EXERCISE INSTRUCTIONS — Examine the records and identify each line that includes the string "International". Copy those lines.
· · · · ·
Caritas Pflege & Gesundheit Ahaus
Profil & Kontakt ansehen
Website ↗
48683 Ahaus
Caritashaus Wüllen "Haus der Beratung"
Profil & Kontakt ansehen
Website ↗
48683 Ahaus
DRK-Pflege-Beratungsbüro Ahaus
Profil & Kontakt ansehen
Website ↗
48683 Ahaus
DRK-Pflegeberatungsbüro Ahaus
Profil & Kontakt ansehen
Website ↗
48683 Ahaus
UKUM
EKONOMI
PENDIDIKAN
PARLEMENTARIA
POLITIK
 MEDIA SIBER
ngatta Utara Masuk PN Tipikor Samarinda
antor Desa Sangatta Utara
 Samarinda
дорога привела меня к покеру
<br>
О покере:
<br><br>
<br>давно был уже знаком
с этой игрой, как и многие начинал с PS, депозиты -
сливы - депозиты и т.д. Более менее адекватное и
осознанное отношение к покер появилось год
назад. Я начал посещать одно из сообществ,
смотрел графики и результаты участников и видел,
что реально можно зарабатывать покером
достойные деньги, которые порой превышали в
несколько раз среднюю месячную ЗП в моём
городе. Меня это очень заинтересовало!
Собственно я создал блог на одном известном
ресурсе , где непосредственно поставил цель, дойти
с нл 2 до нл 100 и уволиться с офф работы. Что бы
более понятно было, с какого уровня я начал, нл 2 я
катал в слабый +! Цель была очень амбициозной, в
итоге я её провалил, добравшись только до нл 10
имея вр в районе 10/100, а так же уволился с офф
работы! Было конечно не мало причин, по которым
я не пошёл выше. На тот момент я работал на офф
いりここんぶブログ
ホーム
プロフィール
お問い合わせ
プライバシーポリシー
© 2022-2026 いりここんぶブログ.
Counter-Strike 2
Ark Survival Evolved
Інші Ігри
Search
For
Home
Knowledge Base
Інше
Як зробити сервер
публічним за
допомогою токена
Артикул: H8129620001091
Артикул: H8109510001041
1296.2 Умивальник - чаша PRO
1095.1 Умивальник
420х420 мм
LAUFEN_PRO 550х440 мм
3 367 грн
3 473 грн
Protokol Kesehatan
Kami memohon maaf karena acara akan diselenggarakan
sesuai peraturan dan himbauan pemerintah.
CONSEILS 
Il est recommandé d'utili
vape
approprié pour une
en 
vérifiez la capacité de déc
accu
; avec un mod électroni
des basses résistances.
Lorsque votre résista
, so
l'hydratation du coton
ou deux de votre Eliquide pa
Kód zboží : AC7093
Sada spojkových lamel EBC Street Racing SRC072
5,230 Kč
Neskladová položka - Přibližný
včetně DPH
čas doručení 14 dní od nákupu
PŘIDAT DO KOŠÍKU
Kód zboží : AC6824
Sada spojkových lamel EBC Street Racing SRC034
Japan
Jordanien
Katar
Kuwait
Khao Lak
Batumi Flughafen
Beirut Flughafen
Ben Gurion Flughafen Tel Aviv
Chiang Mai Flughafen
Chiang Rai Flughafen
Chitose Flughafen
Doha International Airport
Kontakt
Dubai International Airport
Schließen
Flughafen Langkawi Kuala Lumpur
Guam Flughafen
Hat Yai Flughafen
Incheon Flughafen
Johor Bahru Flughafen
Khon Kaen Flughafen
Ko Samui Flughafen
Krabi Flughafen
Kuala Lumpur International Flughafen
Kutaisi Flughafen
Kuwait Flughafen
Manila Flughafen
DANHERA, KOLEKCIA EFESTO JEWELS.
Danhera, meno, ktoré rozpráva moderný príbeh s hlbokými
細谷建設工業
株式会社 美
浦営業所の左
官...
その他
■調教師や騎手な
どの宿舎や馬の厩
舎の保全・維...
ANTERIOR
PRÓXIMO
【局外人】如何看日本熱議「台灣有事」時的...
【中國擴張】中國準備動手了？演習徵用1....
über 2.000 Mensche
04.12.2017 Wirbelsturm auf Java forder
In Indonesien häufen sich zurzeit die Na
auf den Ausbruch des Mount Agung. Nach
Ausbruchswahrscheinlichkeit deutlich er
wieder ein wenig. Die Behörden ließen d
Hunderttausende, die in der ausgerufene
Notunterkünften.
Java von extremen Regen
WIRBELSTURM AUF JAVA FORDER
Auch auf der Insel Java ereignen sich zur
· · · · ·
ANSWER TO THIS PROBLEM —
Doha International Airport
Dubai International Airport
Kuala Lumpur International Flughafen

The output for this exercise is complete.